The parish that I am normally present at on Sundays is a rather small parish, one that I go quite some distance to get to (the second city away, actually). As you may imagine, a pain both to wake up on time and to get there at the right time.

That aside. I'd previously - around the December-January time - said that there was very little utility in my being there, and I was a long way away from the closest church to me (which, btw, is the standard church that one should attend). However, I was all-but ordered to continue to attend this church and to help out where I could, which I diligently and faithfully did. To do so, various people were asked to give me a lift from the train to the parish. Due to a shortage of available people, I asked someone myself.

The one in clerical authority has just returned from a trip to Alaska, among other places, and it seems that this trip has meant that he has come back ice-cold towards, well, anyone who has directly spoken to the one in episcopal authority.
Said one in clerical authority today delivered what was essentially a pre-sermon, summarising Fr Michael Oleksa's letter and being quite sure to emphasise Bp Nikolai's dictatorial style of leadership (which I am utterly certain will have repercussions) on the pretext of keeping the faithful aware of abuses in other parts of the world (despite this having happened three months ago in another continent and under another jurisdiction).
This, btw, is arguably an abuse of the pulpit, but I digress.

Surrounding this, said priest essentially asked me not to be at that parish under these conditions, as there was no utility in my presence and I could just as easily be at the parish in my city.
Both true. But why now?

At some level, I'm somewhat aggreived by how this whole thing has been done. At the same time, I'm relieved that this has finally happened. But it is a sad indictment of the place, and I shouldn't need to refer to certain Eastern European proverbs about fish...

Saturday, July 12, 2008

For Blog's Sake

There's very little further to blog, really.

I've finished another essay - two down, four to go - and am a good way through another essay (note-taking done, just the writing itself to go), which means that I have to do three in the space of as many weeks. Not my most difficult challenge, really.

Presented a speech at my Toastmasters group - my first one. It was about how debating looks similar, but is actually rather different, from public speaking - debating, whether done poorly or well, is about analysis and attack, but a rounded public speaker can entertain, motivate, console, inspire or introduce - quite different again. Ironically, my evaluation was that I sounded like a debater in delivering that speech...

I suppose, though, no news is basically good news.

Sunday, July 6, 2008

Breakdowns, moved

Turns out, I've got a few things that I can be annoyed about. Some personal relationships have gone quite sour without any warning, which makes me feel resentful and somewhat self-conscious - not doing me any favours at all. But, some others have just started to open up. I'm not sure, but I think that I've been given what I need to persevere, but I fail to see how this is a good environment...

It is going, in some way, towards illustrating to myself my frustration with those who are ignorant and arrogant. Don't know how I'm going to get around that.

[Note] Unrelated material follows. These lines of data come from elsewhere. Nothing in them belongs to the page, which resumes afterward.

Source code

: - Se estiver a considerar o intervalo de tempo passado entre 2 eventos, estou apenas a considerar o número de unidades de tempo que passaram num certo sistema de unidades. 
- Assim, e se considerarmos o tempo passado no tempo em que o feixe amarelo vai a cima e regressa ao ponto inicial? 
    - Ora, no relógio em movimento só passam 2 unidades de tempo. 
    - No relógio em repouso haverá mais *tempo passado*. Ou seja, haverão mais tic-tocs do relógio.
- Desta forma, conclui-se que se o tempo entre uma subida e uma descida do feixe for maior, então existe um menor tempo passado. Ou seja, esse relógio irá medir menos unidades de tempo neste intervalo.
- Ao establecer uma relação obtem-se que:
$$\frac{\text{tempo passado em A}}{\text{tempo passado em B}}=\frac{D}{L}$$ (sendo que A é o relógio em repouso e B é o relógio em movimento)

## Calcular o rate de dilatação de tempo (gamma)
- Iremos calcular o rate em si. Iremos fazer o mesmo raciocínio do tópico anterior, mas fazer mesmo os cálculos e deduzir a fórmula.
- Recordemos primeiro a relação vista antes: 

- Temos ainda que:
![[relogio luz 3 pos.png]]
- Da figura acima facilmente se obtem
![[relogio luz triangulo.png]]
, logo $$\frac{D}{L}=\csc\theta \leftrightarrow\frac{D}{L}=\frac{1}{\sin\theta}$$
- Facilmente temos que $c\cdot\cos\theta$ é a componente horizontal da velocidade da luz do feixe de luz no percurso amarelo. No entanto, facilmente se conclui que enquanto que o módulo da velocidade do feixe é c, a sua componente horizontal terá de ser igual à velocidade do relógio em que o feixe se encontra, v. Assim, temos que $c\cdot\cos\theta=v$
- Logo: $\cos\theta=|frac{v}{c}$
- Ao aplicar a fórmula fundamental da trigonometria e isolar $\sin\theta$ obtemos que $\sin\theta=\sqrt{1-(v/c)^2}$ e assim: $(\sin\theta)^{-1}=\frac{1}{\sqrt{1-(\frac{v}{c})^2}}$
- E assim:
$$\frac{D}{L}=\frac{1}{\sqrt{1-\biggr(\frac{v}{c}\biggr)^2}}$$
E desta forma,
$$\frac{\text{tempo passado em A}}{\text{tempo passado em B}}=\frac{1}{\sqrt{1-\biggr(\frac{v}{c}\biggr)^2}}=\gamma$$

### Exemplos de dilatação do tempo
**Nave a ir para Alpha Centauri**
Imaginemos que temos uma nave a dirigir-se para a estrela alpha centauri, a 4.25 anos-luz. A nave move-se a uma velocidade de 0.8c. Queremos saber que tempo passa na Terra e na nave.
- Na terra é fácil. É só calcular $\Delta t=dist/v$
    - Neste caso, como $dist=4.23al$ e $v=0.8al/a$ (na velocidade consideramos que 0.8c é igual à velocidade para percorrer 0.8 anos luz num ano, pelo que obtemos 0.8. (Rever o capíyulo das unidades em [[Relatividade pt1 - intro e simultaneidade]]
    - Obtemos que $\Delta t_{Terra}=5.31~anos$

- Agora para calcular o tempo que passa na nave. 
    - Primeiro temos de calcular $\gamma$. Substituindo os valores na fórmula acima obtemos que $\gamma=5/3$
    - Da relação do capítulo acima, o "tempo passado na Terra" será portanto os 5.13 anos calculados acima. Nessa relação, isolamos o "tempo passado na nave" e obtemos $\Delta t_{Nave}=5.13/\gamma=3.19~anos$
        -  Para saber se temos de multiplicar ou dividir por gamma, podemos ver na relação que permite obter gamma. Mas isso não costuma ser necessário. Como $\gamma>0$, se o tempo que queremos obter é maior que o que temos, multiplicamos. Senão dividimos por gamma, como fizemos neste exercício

I've settled into my new place. Haven't done much else except, well, settle in. I've got a bunch of essays that really need doing, though - and I'm certainly well behind the page-per-day schedule I'd set up for myself (I'm supposed to be on page 14, when I'm more on about page 6; and I have to do a total of 30 by the end of this month). Hopefully, I can focus more now. Hopefully.

Not much else has been happening.

Wednesday, July 2, 2008

Moved.

Well, it's official. I've moved.

I'm still kinda annoyed. It's not like I moved because I was deliriously happy, and the way it's been fixed has left a rather sour taste in my mouth...not because of what happened (although I was less than impressed with that), but because it's possibly a pattern. I'm not a big fan of conflict, and my general response ranges between angelism (i.e. acting aloof, or otherwise being above it) and retreat. As far as living in this world goes, that's a definite bad thing - and now I need to figure out if I need to change it, and if so, how. It's not something I'm looking forward to.